Jak mówi pomysłodawczyni balu Agnieszka Migoń, podczas poprzednich pięciu wydarzeń udało się zebrać prawie 450 tysięcy złotych, za które udało się ufundować 64 stypendia.
– Mam takie przeczucie, że dla tych 64 osób stanęliśmy niejako na skrzyżowaniu ich dróg zawodowych, karier życiowych, nieco je zmieniliśmy, skorygowaliśmy, a wierzę, że pomogliśmy – podkreśliła Agnieszka Migoń.
Jeden z uczestników balu filantropów, poseł PiS Dominik Tarczyński, podkreśla, że na to wydarzenie do Kielc przyjeżdżają ludzie z całej Polski. Bynajmniej nie po to, aby się dobrze zabawić.
– Bal jest jedynie symbolem. Chodzi o to, aby przekazać pewną ideę pomocy, dzielenia się, nawet jeżeli nie jest się bardzo zamożnym człowiekiem – zaznaczył parlamentarzysta.

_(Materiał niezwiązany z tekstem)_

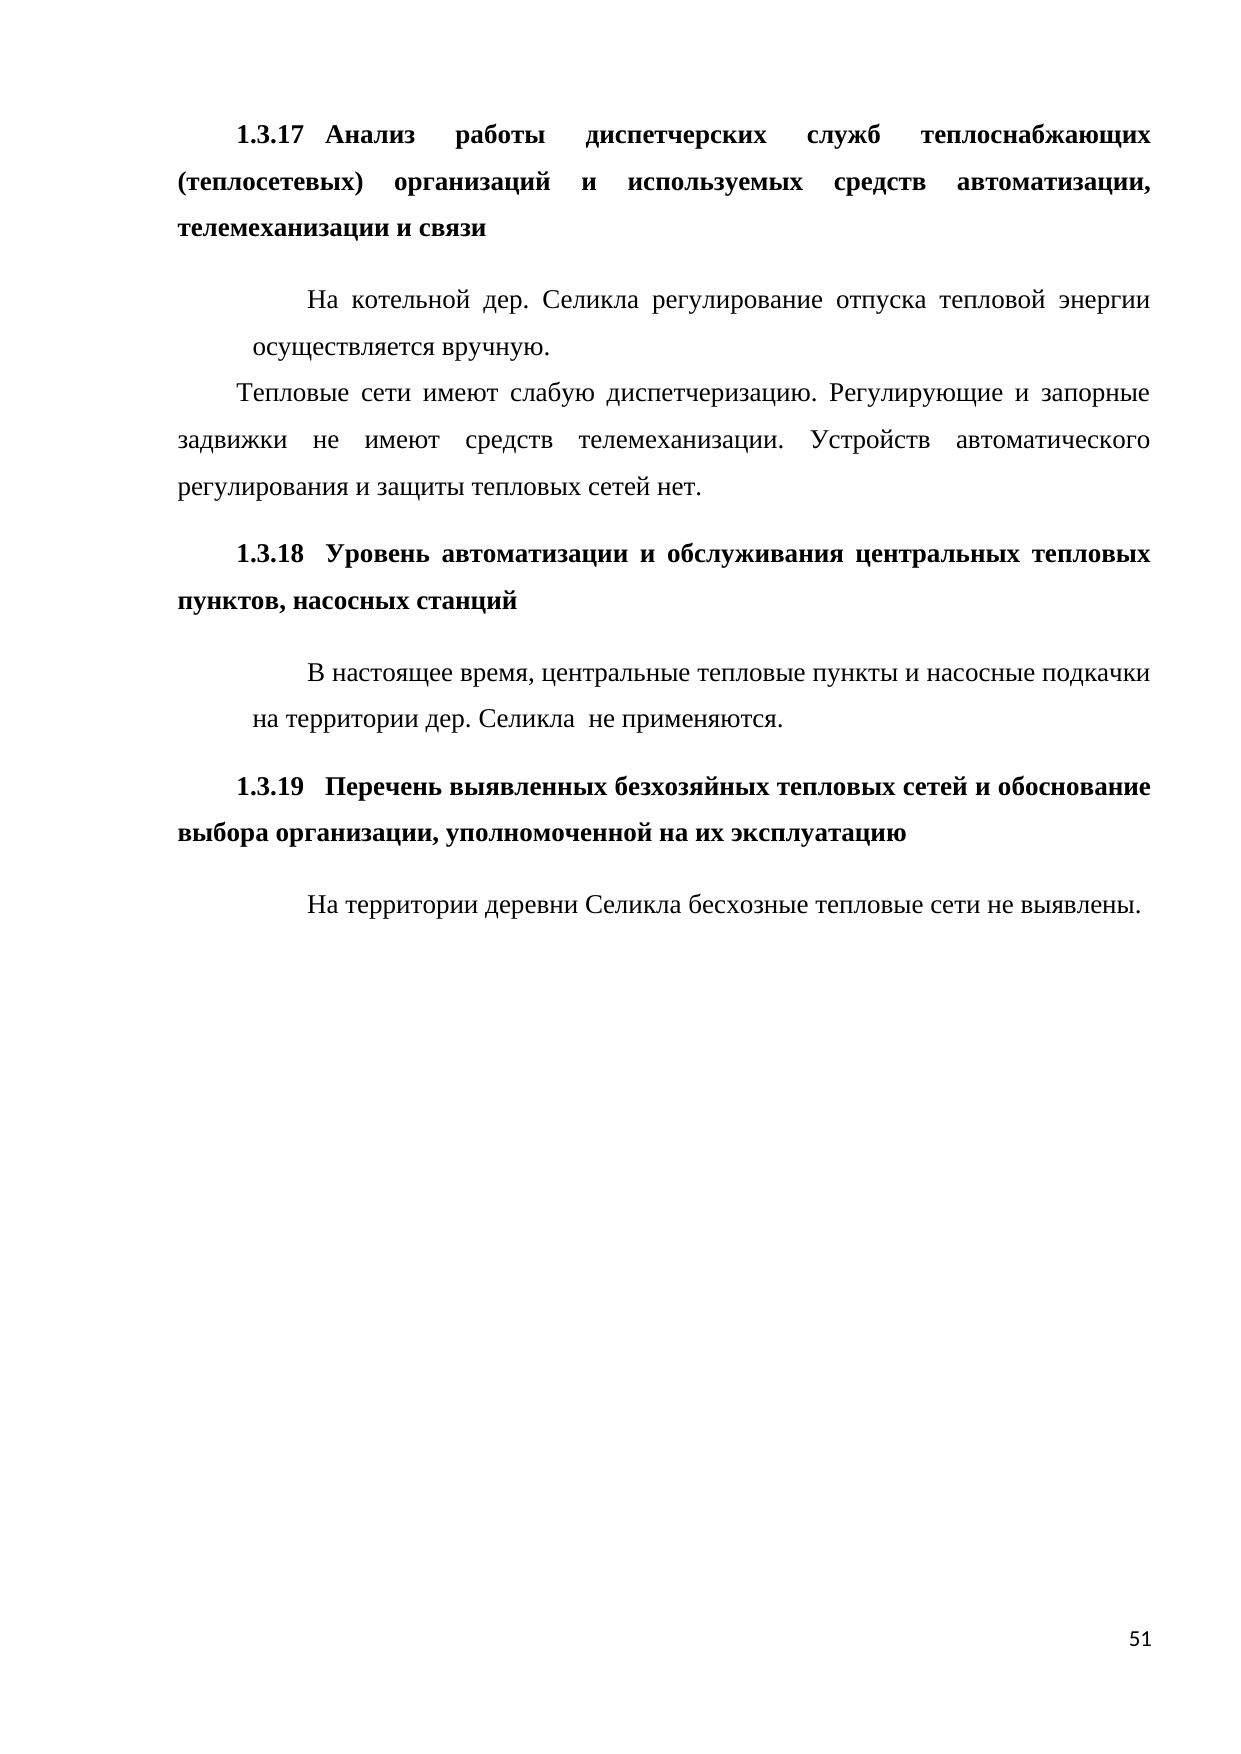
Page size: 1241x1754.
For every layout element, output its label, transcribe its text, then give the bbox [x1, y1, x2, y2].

subtitle Анализ работы диспетчерских служб теплоснабжающих (теплосетевых) организаций и используемых средств автоматизации, телемеханизации и связи [177, 118, 1152, 243]
text На котельной дер. Селикла регулирование отпуска тепловой энергии осуществляется вручную. [252, 283, 1152, 361]
subtitle Перечень выявленных безхозяйных тепловых сетей и обоснование выбора организации, уполномоченной на их эксплуатацию [177, 770, 1152, 848]
subtitle Уровень автоматизации и обслуживания центральных тепловых пунктов, насосных станций [177, 537, 1152, 615]
list Тепловые сети имеют слабую диспетчеризацию. Регулирующие и запорные задвижки не имеют средств телемеханизации. Устройств автоматического регулирования и защиты тепловых сетей нет. [177, 376, 1152, 501]
text В настоящее время, центральные тепловые пункты и насосные подкачки на территории дер. Селикла не применяются. [252, 656, 1152, 733]
text На территории деревни Селикла бесхозные тепловые сети не выявлены. [252, 888, 1152, 919]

Dominik Tarczyński dodał, że bal to piękna inicjatywa, a jednocześnie zachęcenie innych, aby dzielili się tym, co mają.
Przedsięwzięcie zorganizowały wspólnie Świętokrzyski Fundusz Lokalny, kielecki Best Western Grand Hotel i Regionalna Organizacja Turystyczna Województwa Świętokrzyskiego.